Published 20th September 2019
Image: EA NTNU
As a group organiser you will be communicating the ideas of effective altruism to a variety of people, and this can sometimes be challenging. Effective altruism is a complex set of interconnected ideas, so it is often difficult to give others an accurate and appropriately broad view of the movement. The controversial and counterintuitive nature of some of the movement’s ideas adds to the challenge. A broad base of knowledge will make it easier to communicate effective altruism ideas accurately and in an appealing way.
You don’t have to know everything about effective altruism to be a group organiser, of course, but you should understand and be able to talk about the basics.
It would be a good idea to:
- Read or watch introductory articles, books or videos about effective altruism.
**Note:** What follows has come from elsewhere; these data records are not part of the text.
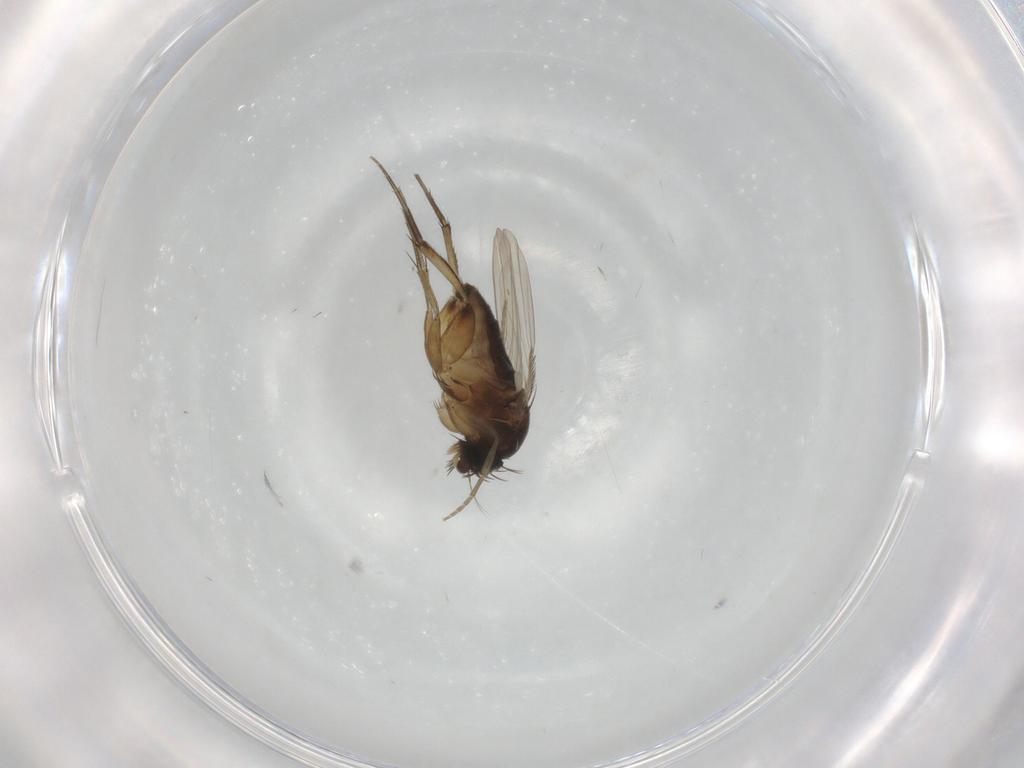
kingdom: Animalia
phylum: Arthropoda
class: Insecta
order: Diptera
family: Phoridae
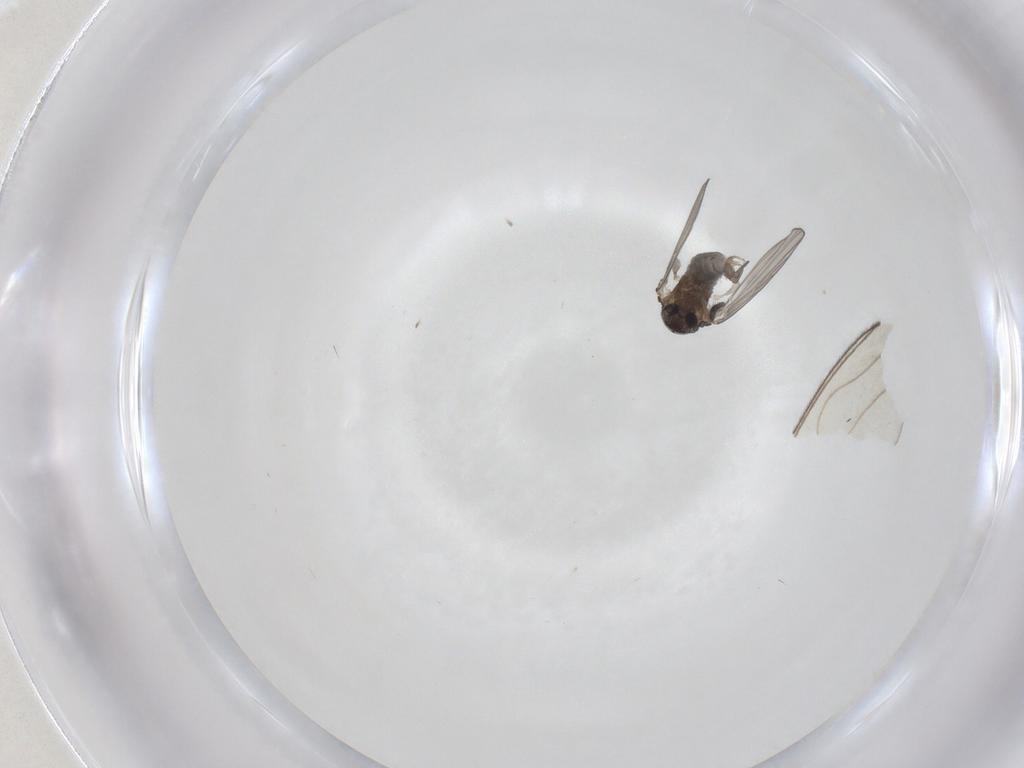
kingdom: Animalia
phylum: Arthropoda
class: Insecta
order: Diptera
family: Psychodidae
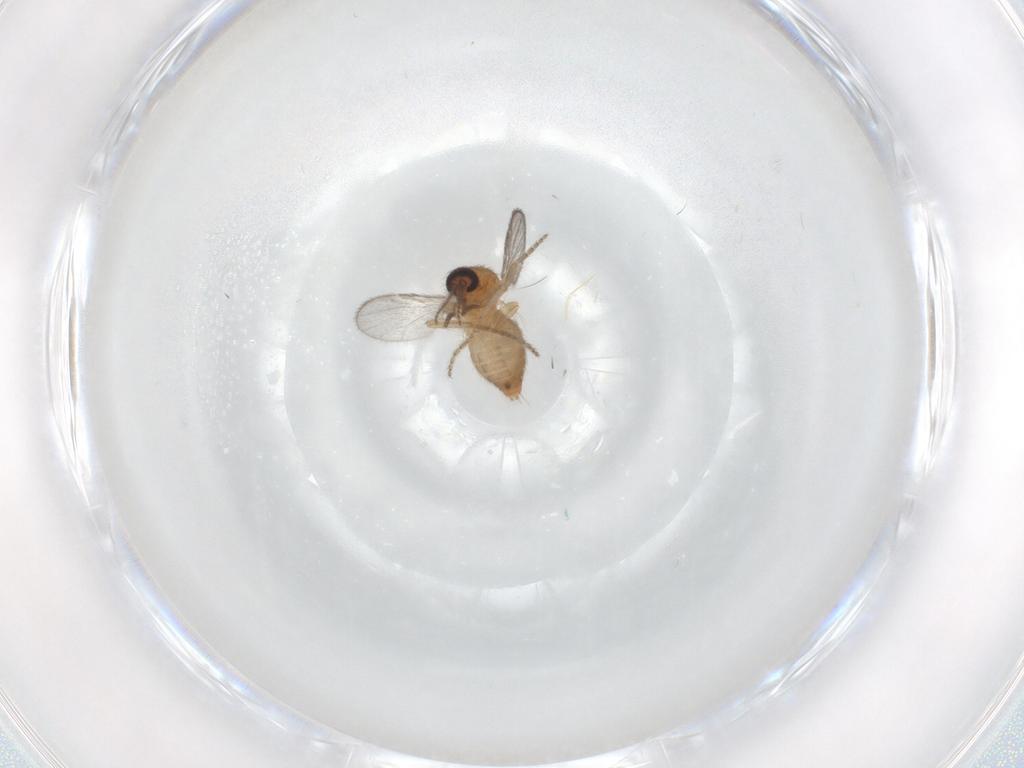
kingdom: Animalia
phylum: Arthropoda
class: Insecta
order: Diptera
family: Ceratopogonidae
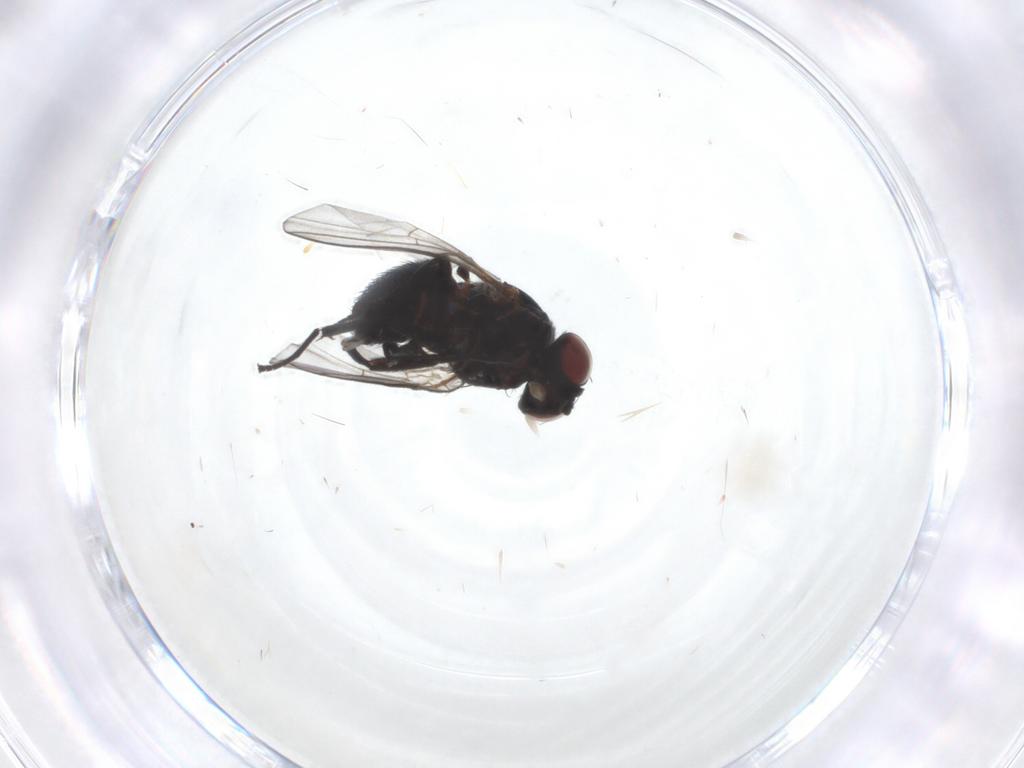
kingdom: Animalia
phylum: Arthropoda
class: Insecta
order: Diptera
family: Agromyzidae
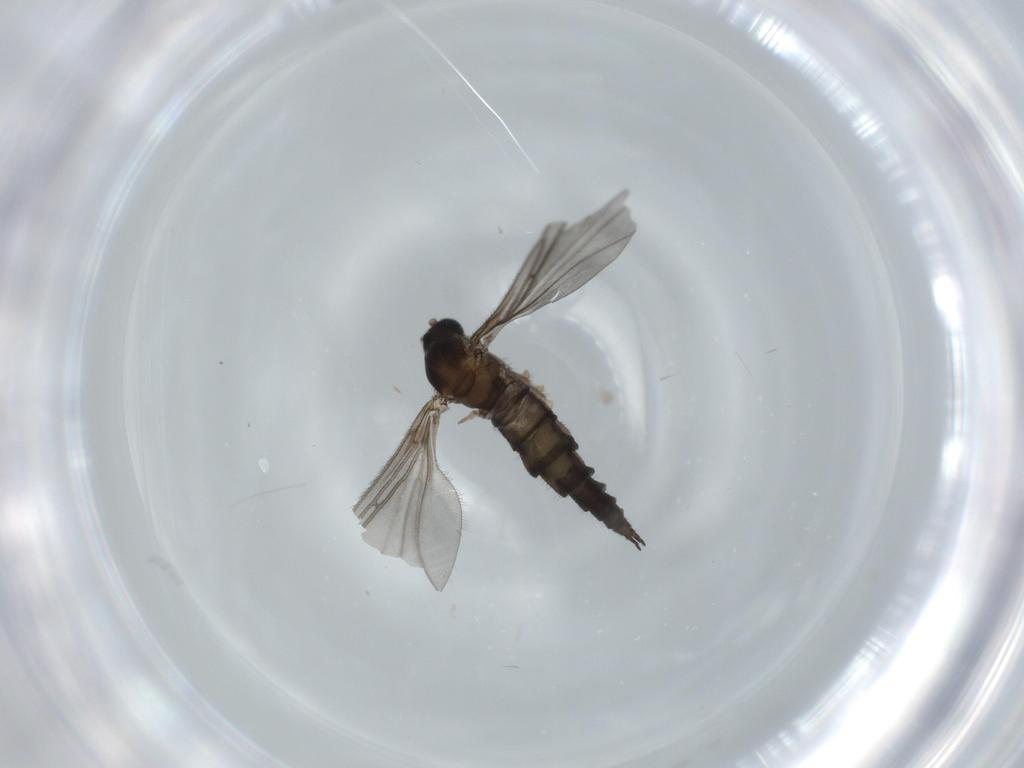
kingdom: Animalia
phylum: Arthropoda
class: Insecta
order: Diptera
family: Sciaridae
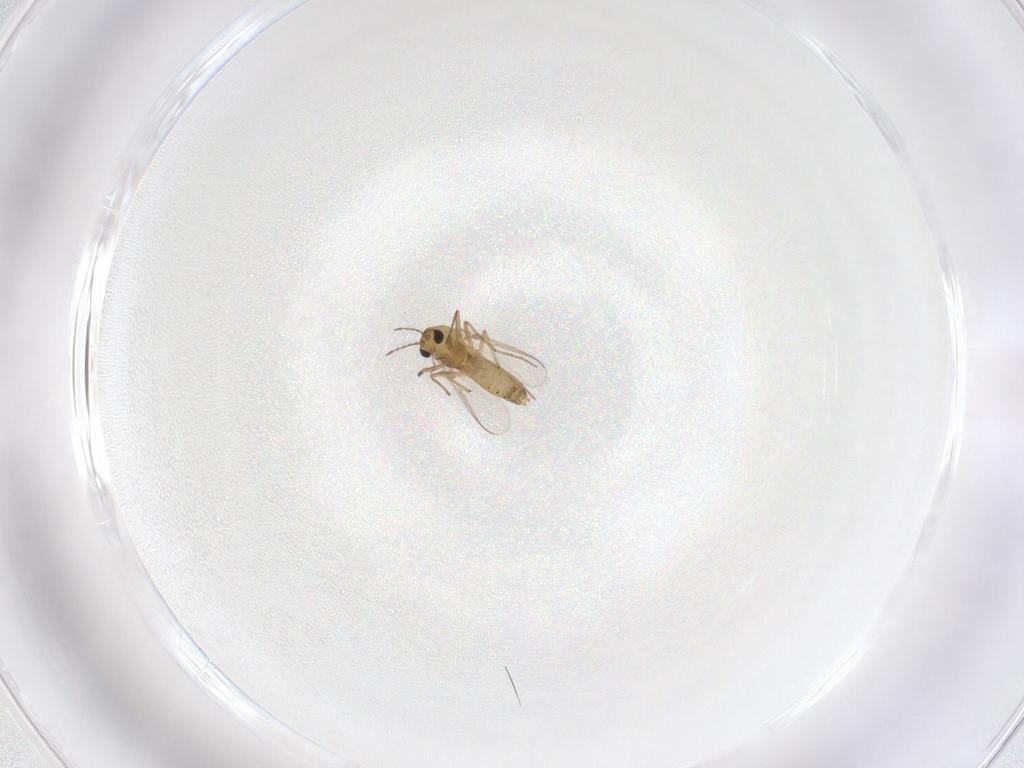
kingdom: Animalia
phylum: Arthropoda
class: Insecta
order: Diptera
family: Chironomidae
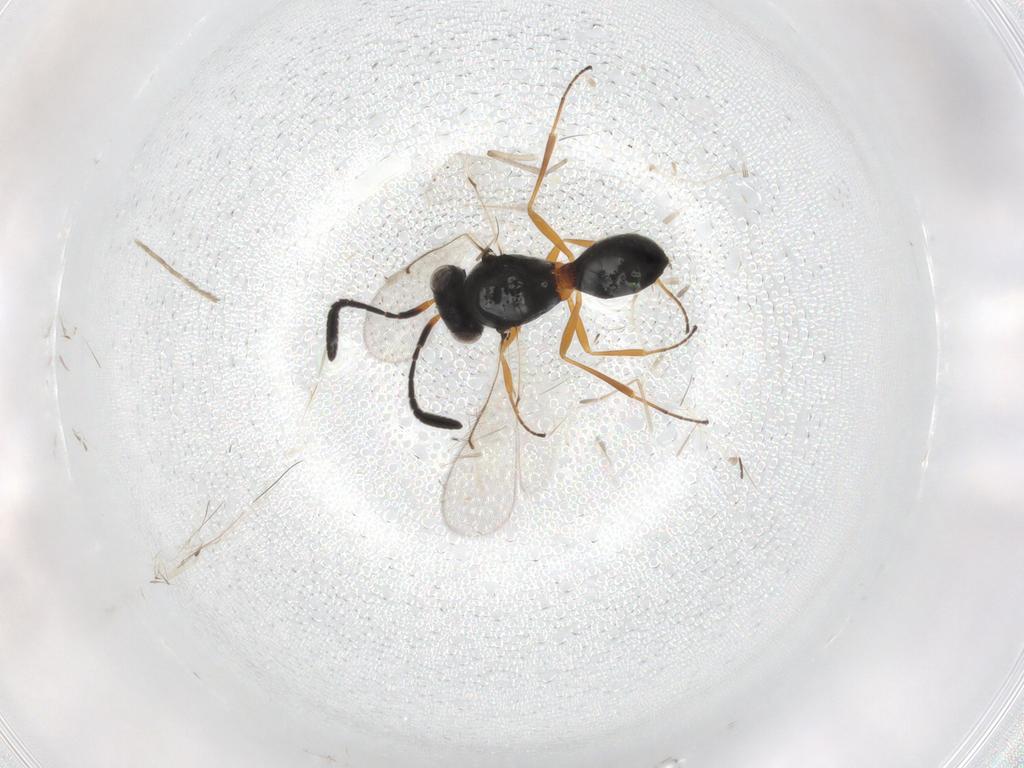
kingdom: Animalia
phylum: Arthropoda
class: Insecta
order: Hymenoptera
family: Scelionidae
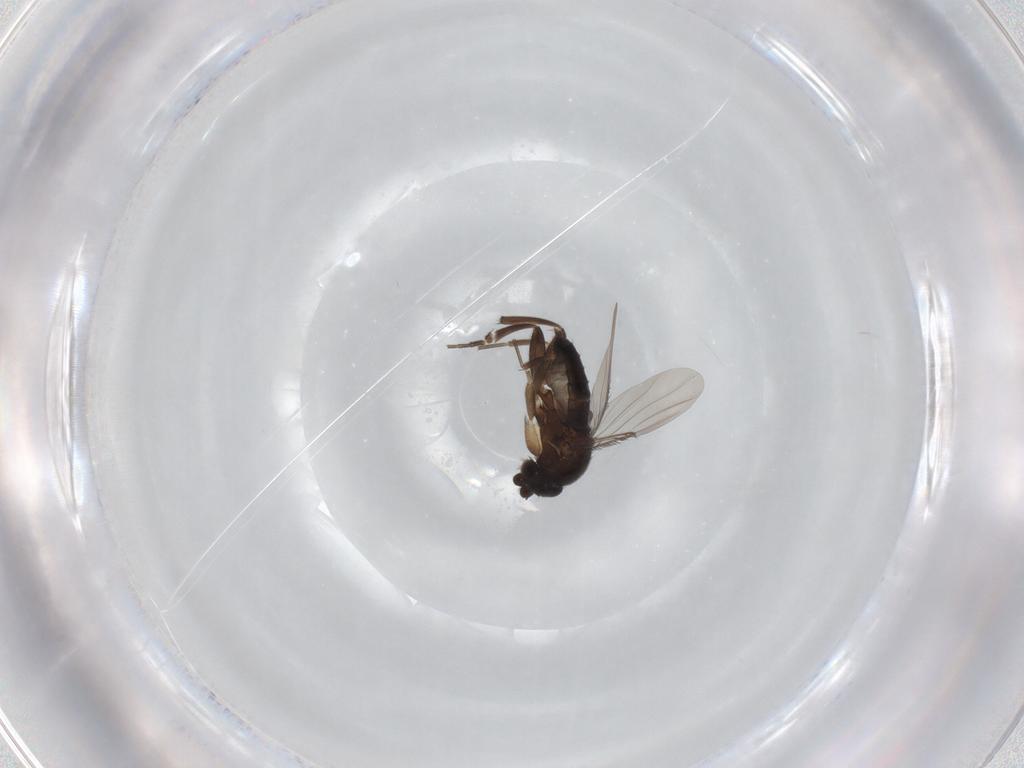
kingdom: Animalia
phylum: Arthropoda
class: Insecta
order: Diptera
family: Phoridae
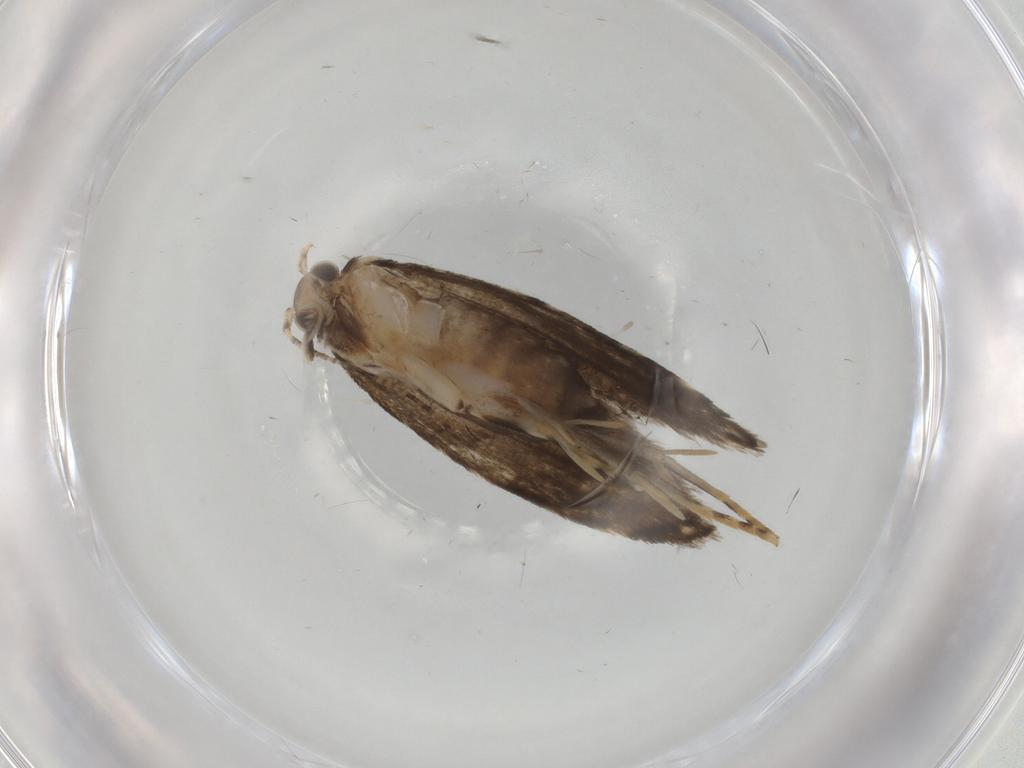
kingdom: Animalia
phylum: Arthropoda
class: Insecta
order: Lepidoptera
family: Tineidae
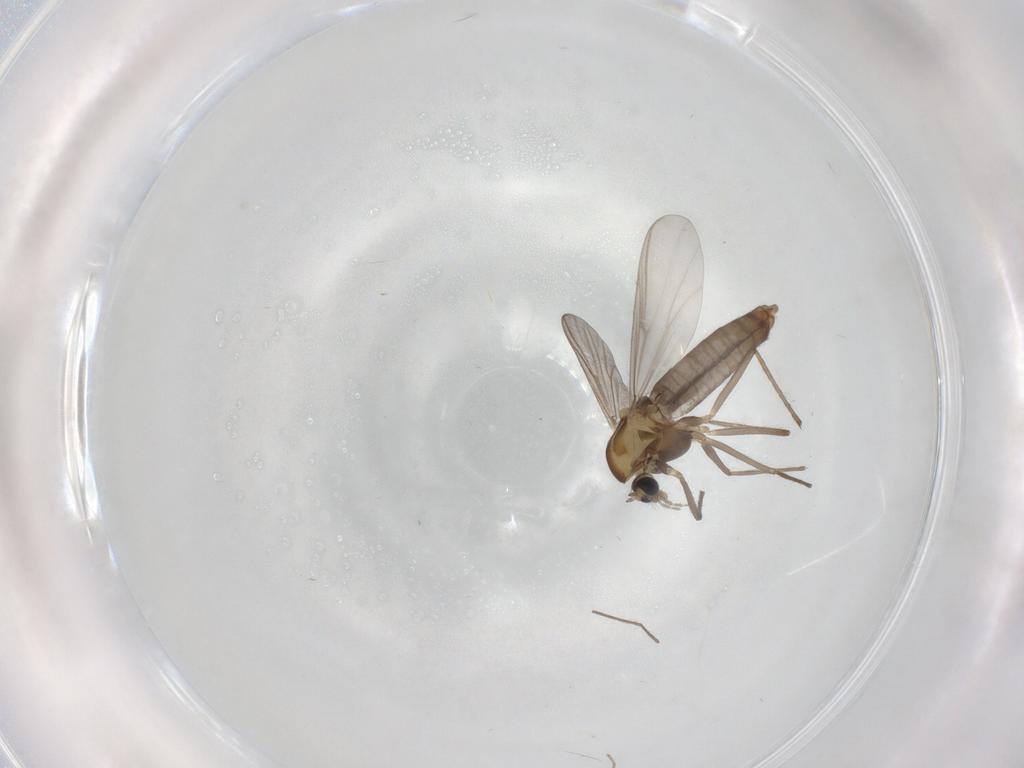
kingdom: Animalia
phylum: Arthropoda
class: Insecta
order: Diptera
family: Chironomidae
If you’ve gotten to the point of considering starting an effective altruism group you probably have this covered already, but here are some general resources about effective altruism if you are new to effective altruism or want a refresher
- Know a little about some of the EA-aligned organisations so that you can direct people to information that might be useful to them
- Have a few good ways of explaining effective altruism, so you can confidently talk about EA to newcomers
- Know some of the frequently asked questions and common criticisms of effective altruism and possible polite, constructive responses to them
More important than in-depth knowledge is being dedicated to improving the world, and being friendly, open, inclusive, and enthusiastic about helping others get more involved. A big factor in the success of any movement is whether people enjoy being a part of it, so do what you can to make your group a positive place.
If you feel you lack the skills to start a group, it might help to know that many people who start groups feel the same way. Consider that you might be suffering from imposter syndrome, where talented people underestimate their abilities – a common affliction among EAs. Having a chat with CEA or with other group organisers might help you work out whether starting a group is right for you.